The Sync Autotuner has already been field-tested and its performance validated by a number of marquee customers, leading to key partnerships. Duolingo, the world’s #1 language learning platform, serving more than 40 million monthly active users, cut daily data job costs on the cloud in half with the Sync Autotuner, with only a negligible increase in run time. “We run many big data jobs, so optimizing our cloud processing performance is critical to our success as a business,” said Kevin Wang, analytics engineer at Duolingo. “We were impressed by Sync Computing’s delivery and appreciated their ability to predict optimized results, even before running our jobs. We are confident they can continue to help us forecast performance and reduce costs for our Spark workloads.”
Founded by PhDs Jeff Chou (CEO) and Suraj Bramhavar (CTO), Sync Computing is the first company to harness the computational power of physics to find mathematically the best way to provision cloud infrastructure for data, machine learning, and scientific distributed-based workloads.

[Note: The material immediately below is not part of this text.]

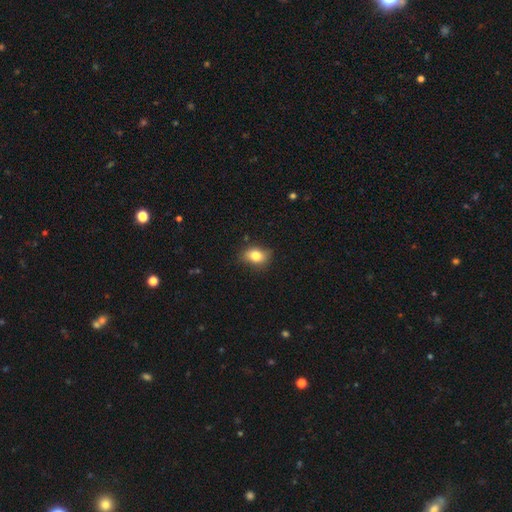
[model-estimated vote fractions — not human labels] Overall: smooth (80%). How rounded: in between (68%; round 30%). Merging: none (78%).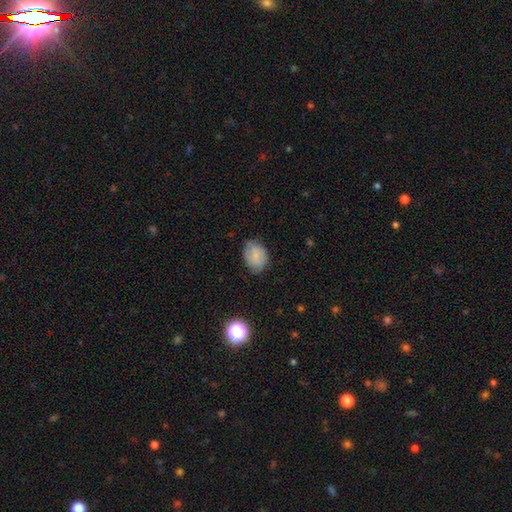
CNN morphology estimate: smooth_or_featured: smooth (p=0.71) [alt: featured or disk p=0.20]
how_rounded: in between (p=0.70) [alt: round p=0.29]
merging: none (p=0.70) [alt: minor disturbance p=0.23]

Sync provides the only solution, which globally optimizes and automates application configurations, cloud infrastructure, and scheduling to achieve business goals of performance or cost.
With a growing team joining from MIT, UC Berkeley, Harvard, Stanford, IBM, Intel, and Cloudability, Sync Computing is working with leading enterprises to optimally tune big data processing across its optimal cloud compute.

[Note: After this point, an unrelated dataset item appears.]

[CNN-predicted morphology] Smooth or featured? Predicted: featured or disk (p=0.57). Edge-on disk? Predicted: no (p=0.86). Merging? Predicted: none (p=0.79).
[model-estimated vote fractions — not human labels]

The Engine is a Cambridge, MA-based venture capital firm. It was conceived and created by MIT in 2016 to address the unmet need for sustained support for startups with the potential to solve complex, existential challenges and make a material, positive impact on society. The Engine provides access to long-term capital, knowledge, connections, as well as the infrastructure these Tough Tech companies need to thrive.